What is Protective Monitoring anyway?

Author: Dave Parnaby

Date: 7th July 2020 

For many years I’ve heard organisations tell me that they have protective monitoring in place, but more often than not, what they mean is that they have a tool which ticks a compliance box that no-one really knows how to set up, configure or even use.

Their fundamental error was not understanding what they needed from a protective monitoring solution and perhaps more importantly, not really understanding what protective monitoring actually means.

Security breaches are commonplace, and not a day seems to go by without another high profile organisation being subject to a ransomware attack or data theft, and one must ask the question; did these organisations have any form of protective monitoring in place? My view is that the vast majority of them thought that they did, but weaknesses in implementation, configuration or lack of understanding of the solutions that they did have installed was a contributory factor to the breach.

Depending upon who you talk to, protective monitoring can mean data loss prevention, intrusion detection, intrusion prevention, SIEM (Security Incident and Event Management), user auditing, system health monitoring, and the list goes on.

The complexities of effective protective monitoring should not be underestimated, even from the shortlist in the previous paragraph, we can split intrusion detection into HIDS and NIDS – Host-based intrusion detection and Network-based intrusion detection. Then there is the consideration of where to place the detectors or sensors and what they are configured to collect and forward the data on to, is it a SIEM, or is it a SOC?

Another significant consideration is that any protective monitoring solution is never a fit and forget approach. Monitoring must be tuned over a period of months and organisation must be prepared to resource this and develop a good understanding of what they’re looking for, what would be important enough to trigger an alert and what the thresholds are, for example, would three unsuccessful login attempts trigger an alert, or would it be four or five? 

As part of the tuning process, consideration needs to be taken of how often the monitoring rules are reviewed, taking into account false positives in order to get the balance right between the volume of logs stored and the effectiveness of the solution.

Just Ten Steps to a more secure organisation

The NCSC 10 steps to cybersecurity is an excellent starting point for any organisation looking to improve its cybersecurity posture, but in particular, the step relating to monitoring is useful in this discussion. The monitoring section of the ten steps talks about system monitoring providing a capability that aims to detect actual or attempted attacks on systems and business services.

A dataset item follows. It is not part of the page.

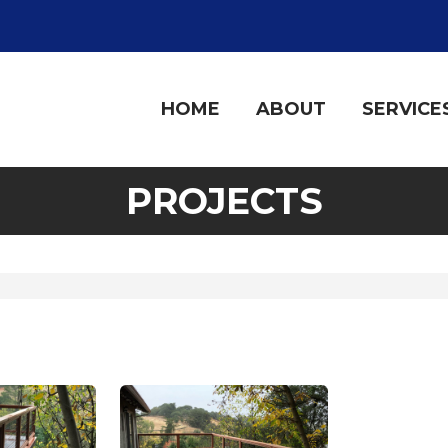
HOME
ABOUT
SERVICE
PROJECTS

Good monitoring is essential in order to effectively respond to attacks. In addition, monitoring allows you to ensure that systems are being used appropriately in accordance with organisational policies. Monitoring is often a key capability needed to comply with legal or regulatory requirements.

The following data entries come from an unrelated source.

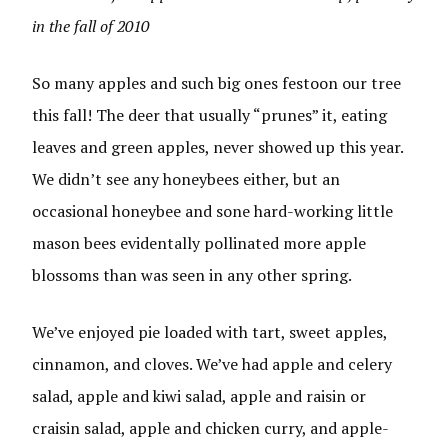
in the fall of 2010
So many apples and such big ones festoon our tree
this fall! The deer that usually “prunes” it, eating
leaves and green apples, never showed up this year.
We didn’t see any honeybees either, but an
occasional honeybee and sone hard-working little
mason bees evidentally pollinated more apple
blossoms than was seen in any other spring.
We’ve enjoyed pie loaded with tart, sweet apples,
cinnamon, and cloves. We’ve had apple and celery
salad, apple and kiwi salad, apple and raisin or
craisin salad, apple and chicken curry, and apple-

Without effective monitoring, how can any organisation know what is going on inside their network, what attacks are being targeted at them from outside their network and what their user community are doing while connected.

So, as an organisation, what can you do to meet the NCSC guidance and get some effective monitoring in place, especially where resources may be limited? Managed Detection and Response is an option which should be seriously considered as part of your security toolkit. The Gartner report “”Market Guide for Managed Detection and Response Services””” defines the goal of a managed detection and response service as “”to rapidly identify and limit the impact of security incidents to customers””””.

One of the most significant benefits of MDR services is that they provide the required capability for threat detection and incident response in a cost-effective manner. This is particularly important for ‘ ‘SME’s where providing in-house protective monitoring capability would be beyond reach.

Conclusion

I believe that a protective monitoring solution must be based on individual organisation requirements, with a clear understanding of what their asset value is, what it is they need to protect and who they need to protect it from, together with an eye on any relevant compliance regime. Your goal should never simply be compliance, but a genuine desire to protect your organisation’s assets in support of your business objectives. If this goal is implemented effectively, it will tick any compliance box that’s required.

The implementation of a protective monitoring solution is predicated on having good cybersecurity health in your organisation to begin with, otherwise monitoring will not help. Monitoring should be seen as part of an effective suite of controls to help reduce the likelihood and the impact of a cyber-attack on your organisation.